Task description → Print the range of lines that opens with the line containing "root of tail: (566, 430)" and closes with the last line of the listing. Include both ends; print nothing more.

Excerpted data →
========

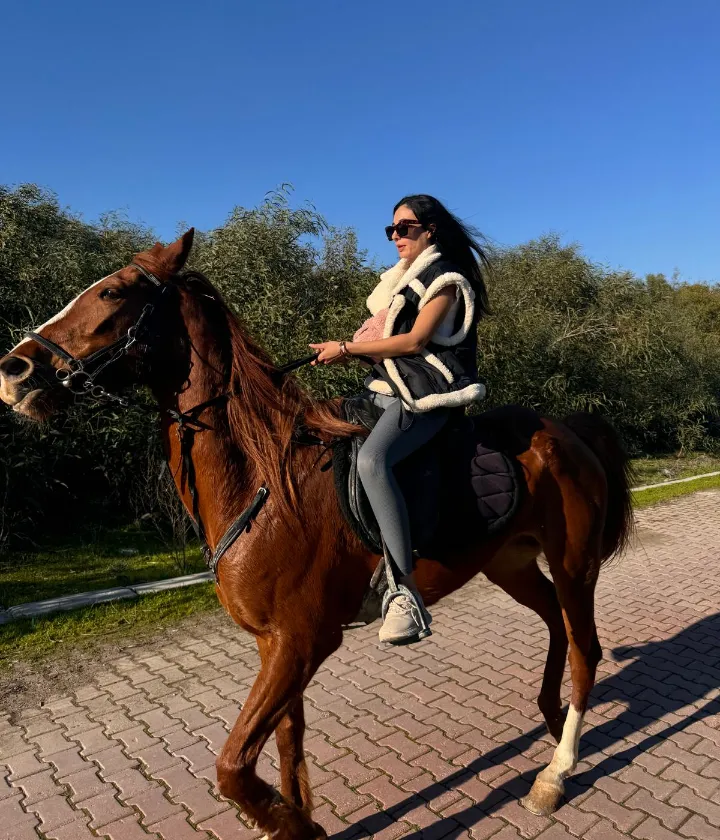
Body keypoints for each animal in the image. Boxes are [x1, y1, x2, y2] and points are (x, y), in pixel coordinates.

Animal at [0, 230, 634, 839]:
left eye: (112, 292)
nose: (15, 370)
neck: (265, 480)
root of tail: (566, 430)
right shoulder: (273, 643)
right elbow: (286, 742)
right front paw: (296, 818)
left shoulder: (302, 642)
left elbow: (232, 767)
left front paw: (292, 826)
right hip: (511, 563)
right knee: (556, 624)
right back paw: (551, 719)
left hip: (574, 565)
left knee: (585, 648)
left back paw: (555, 774)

========

Reply →
root of tail: (566, 430)
right shoulder: (273, 643)
right elbow: (286, 742)
right front paw: (296, 818)
left shoulder: (302, 642)
left elbow: (232, 767)
left front paw: (292, 826)
right hip: (511, 563)
right knee: (556, 624)
right back paw: (551, 719)
left hip: (574, 565)
left knee: (585, 648)
left back paw: (555, 774)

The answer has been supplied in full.